I have that same enthusiasm now, because when it comes to this new endeavor, I’m a total beginner! No expectations of results. In fact, I expect to fail, so when I do, I laugh and figure out how to fix it, which, as it turns out, is usually fairly easy. It’s only paint. I can paint over it if I don’t like it, or turn the page and start over! Nothing lost. There’s plenty of paint and lots of paper. This is just for me. I’m the only one who cares about it. No one else will see it, let alone have the opportunity to approve or disapprove of it, as with my work. This is play, not work, and I’m the only person who decides its value.

I watch YouTube videos and I learn how to use the supplies, and with each page I learn something new. I’m not an artist, but I am creative, and this is filling me up in ways nothing else has. Expressing my creativity – my heart and soul – in this new way seems more meaningful in some ways than the writing journal practice I’ve done most of my life.

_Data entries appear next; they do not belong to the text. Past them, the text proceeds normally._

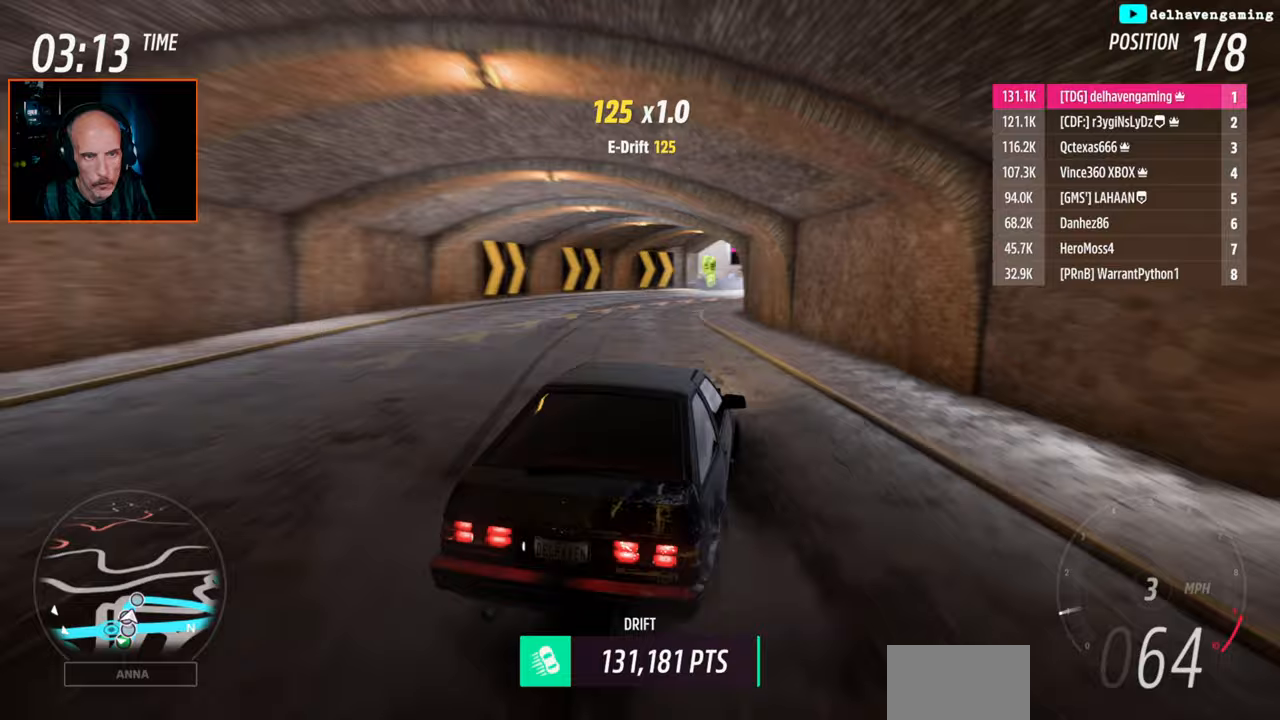
{"buttons": ["CROSS"], "left_stick": "center", "events": [[100, "left_stick", "center"]]}
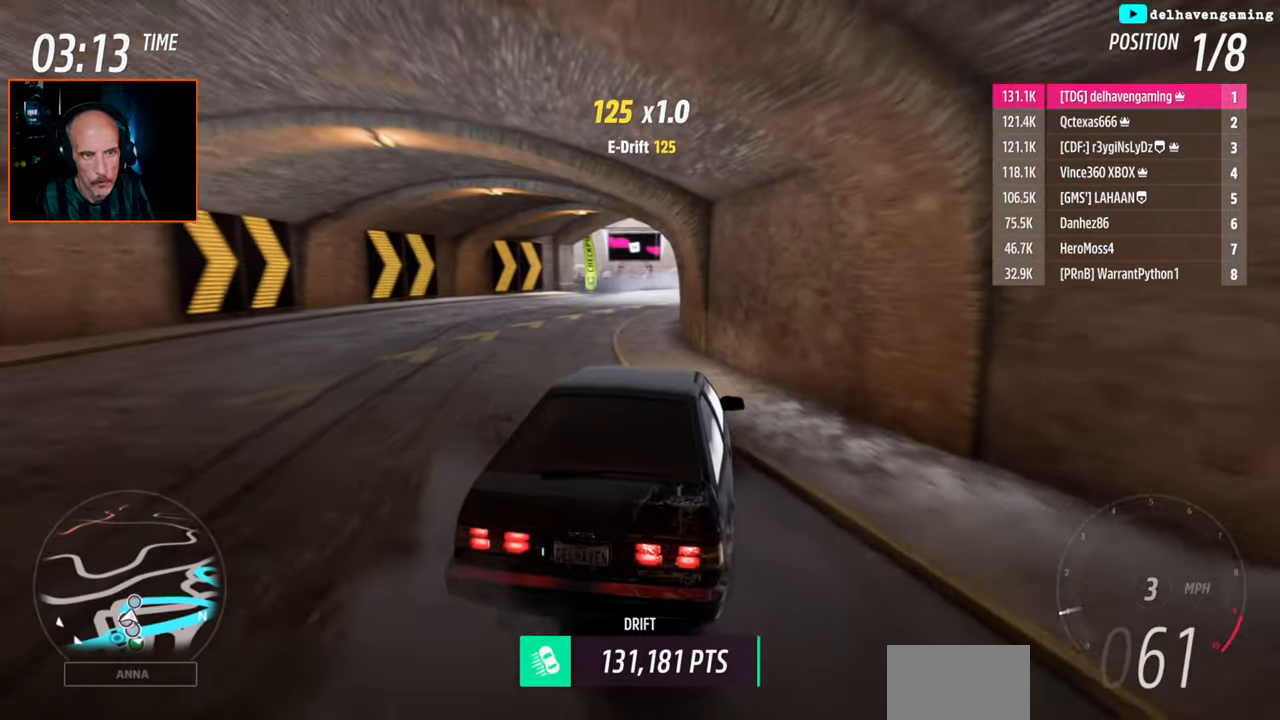
{"buttons": ["SQUARE"], "left_stick": "left", "events": [[200, "CROSS", "up"], [433, "SQUARE", "down"], [433, "left_stick", "left"]]}
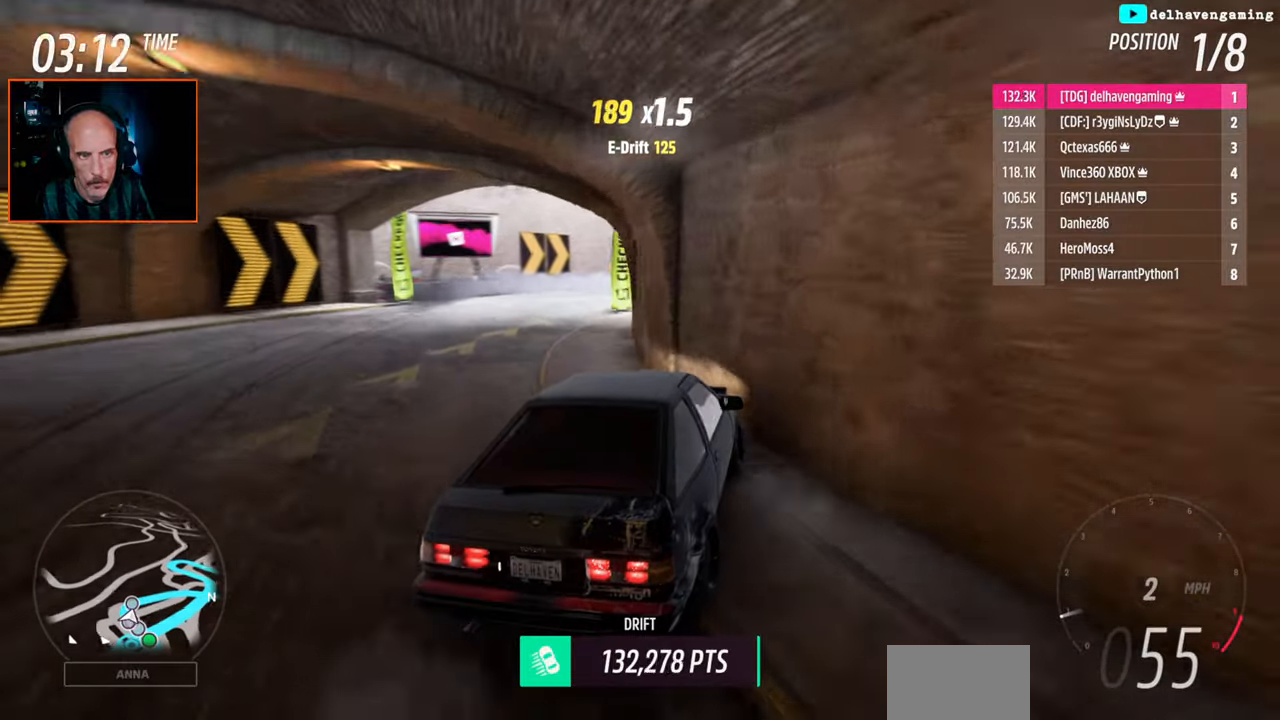
{"buttons": ["R2"], "left_stick": "center", "events": [[33, "SQUARE", "up"], [200, "left_stick", "center"], [350, "R2", "down"]]}
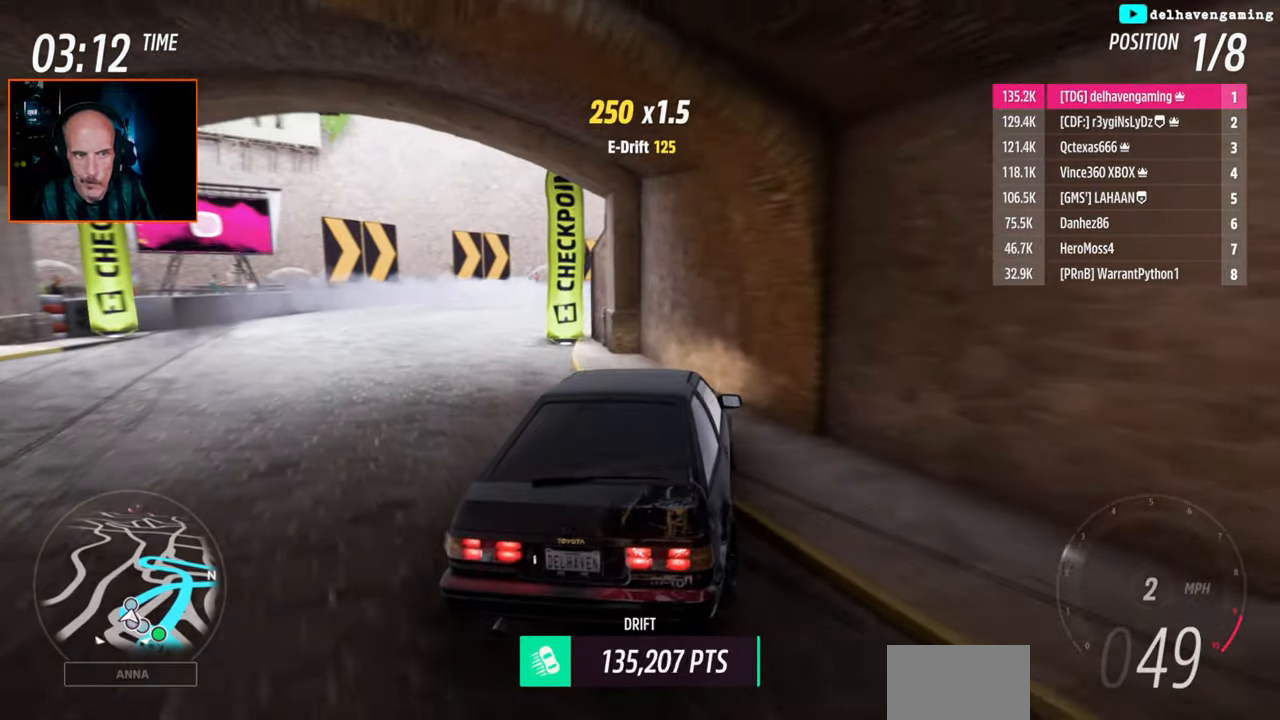
{"buttons": ["R2"], "left_stick": "up-right", "events": [[450, "left_stick", "up-right"]]}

It seems to access a different part of me that has not been expressed previously and that’s just a really cool thing at this point in my life!

I think it a very real way, I’m allowing my inner child to have a voice finally, and as it turns out, she has a lot to say! She was shy about writing, but she’s all in on this, and that’s pretty cool. We’re having a ball together! Making pictures with pretty colors and doing what we want – no one gets to tell us not to be messy, or that the sky can’t be green, or that those colors don’t look good together. Who cares? This is fun!

I encourage you to find something at which you are a beginner. It opens up a whole world of possibilities. As adults, we think we know what’s real, and what’s useful, and how to live. That’s all important stuff, but how boring! It becomes so restrictive and our worlds and souls shrink to those limits. Break out! What have you wanted to try but thought you were too old or didn’t have any talent? What looks like fun? Try that thing. Do it just for you! Embrace being a beginner with no expectations. You might be surprised by the path of hidden reality and sheer enjoyment that opens up before you!